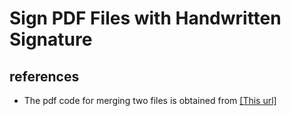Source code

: # Sign PDF Files with Handwritten Signature







## references 
* The pdf code for merging two files is obtained from [[This url]](https://stackoverflow.com/questions/13276409/how-to-add-image-to-pdf-file-in-python)

 
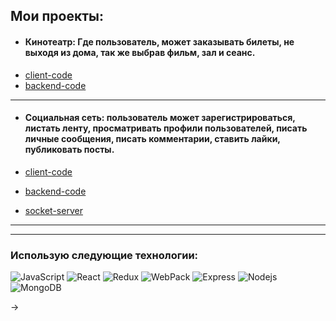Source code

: ## Мои проекты:

* #### Кинотеатр: Где пользователь, может заказывать билеты, не выходя из дома, так же выбрав фильм, зал и сеанс. 
* [client-code](https://github.com/jack-coul/cinema-client)
* [backend-code](https://github.com/jack-coul/backForCinema)

***

* #### Социальная сеть: пользователь может зарегистрироваться, листать ленту, просматривать профили пользователей, писать личные сообщения, писать комментарии, ставить лайки, публиковать посты.

* [client-code](https://github.com/jack-coul/social-network)
* [backend-code](https://github.com/jack-coul/backForSocialMedia)
* [socket-server](https://github.com/Ibragim16/SocketServerForSocialMedia.git)

***

***

### Использую следующие технологии:

<p>
  
  <img alt="JavaScript" src="https://img.shields.io/badge/-JavaScript-red?style=for-the-badge&logo=JavaScript&logoColor=white"/>   
  <img alt="React" src="https://img.shields.io/badge/-React-45b8d8?style=for-the-badge&logo=react&logoColor=white" />    
  <img alt="Redux" src="https://img.shields.io/badge/-Redux-430098?style=for-the-badge&logo=redux&logoColor=white" />   
  <img alt="WebPack" src="https://img.shields.io/badge/webpack-111111?style=for-the-badge&logo=Webpack" />   
  <img alt="Express" src="https://img.shields.io/badge/-Express-pink?style=for-the-badge&logo=Express&logoColor=black" />
  <img alt="Nodejs" src="https://img.shields.io/badge/-Nodejs-43853d?style=for-the-badge&logo=Node.js&logoColor=white" />
  <img alt="MongoDB" src="https://img.shields.io/badge/-mongo_DB-white?style=for-the-badge&logo=mongoDB&logoColor=43853d" /> 
  
  
</p>->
§
What the exercise asks: Your reply must consist solely of the number of lines in the data that contain the word "coul".

Written response: 4